Proprietary trading refers to any firm (generally a bank) using its own funds to trade securities and different financial instruments in order to earn profits directly from the market rather than facilitating these trades to earn profits through commissions. The methods used for proprietary trading involve high risks and therefore reap high returns. Proprietary trading though is not encouraged within the same institution nowadays. Most of the proprietary trading wings of banks have been spun off or, in many cases, closed down. This trend can be attributed to the increased cases of insider trading or banks trying to promote their own proprietary trading wings even at the cost of losing depositors’ money.
The concept of proprietary trading can be understood easily if one can imagine an examiner suddenly deciding to write the exam himself and gain marks. It is obvious that the job of the examiner is to facilitate the conduct of any examination. An examiner writing exams would be considered unfair because they are more closely associated with questions being brought in and distributed. It doesn’t mean that they are cheating, or have already gone through the questions, but it is something which they have a better chance of committing.

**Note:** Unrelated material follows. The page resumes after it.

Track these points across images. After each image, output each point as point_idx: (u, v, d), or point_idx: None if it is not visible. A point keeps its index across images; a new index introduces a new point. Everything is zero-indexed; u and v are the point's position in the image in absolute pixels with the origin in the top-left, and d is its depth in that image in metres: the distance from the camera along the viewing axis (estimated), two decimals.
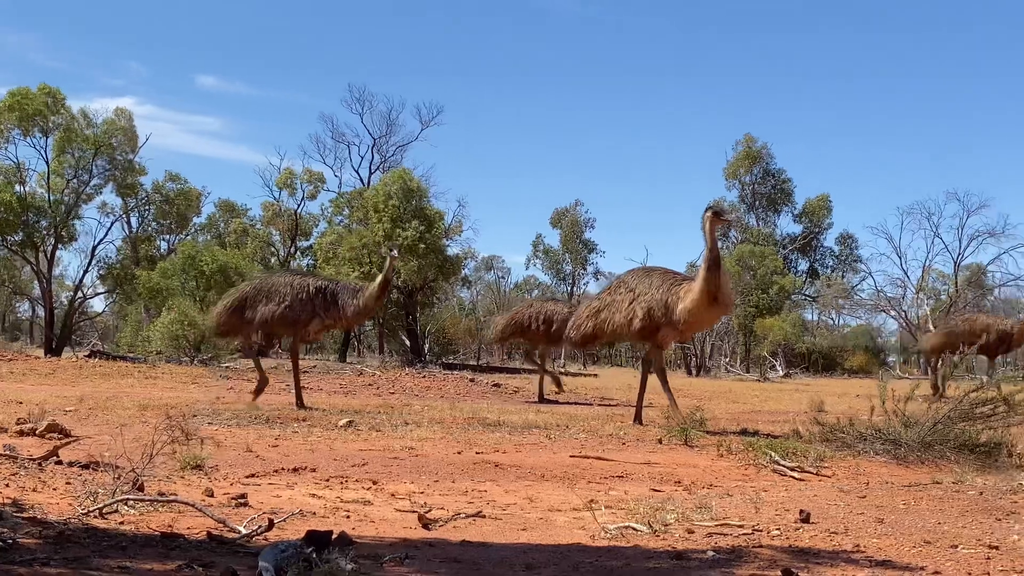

Proprietary trading was always meant to be kept away from the other regular bank operations. Banks used to make a large chunk of their profits through proprietary trading and as the scope for misuse of funds or twisting of information to suit the bank’s proprietary funding wing increased, there were regulations in place to keep the proprietary trading wings isolated from other bank operations.
To prevent the similar kind of flow of information in a bank, there was ‘Chinese walls’ set up between proprietary trading and other wings in a bank. The Chinese walls were not to be taken literally and were just information barriers to prevent conflict of interest or insider trading because of the interaction of proprietary trading and other wings in the bank. Apart from that, many government regulations were introduced to prevent the flow of information leading to insider trading.
One of the major regulations implemented was the Volcker Rule. It essentially was a ban on proprietary trading wings in banks. It specifically prevented banks from making any speculative investments that did not directly benefit their customers. It was one of the major reasons why banks are now setting up proprietary trading as separate entities.
In the past, many financial institutions have failed because of these speculative investments. In fact, the 2007 crisis was attributed to such speculative investments by banks. Barings Bank is an example of proprietary dealings going bad. Another example is Chase Bank. These cases had prompted regulations in their aftermath and now there exist a rather tight set of regulations to prevent proprietary trading from taking undue advantage of critical information.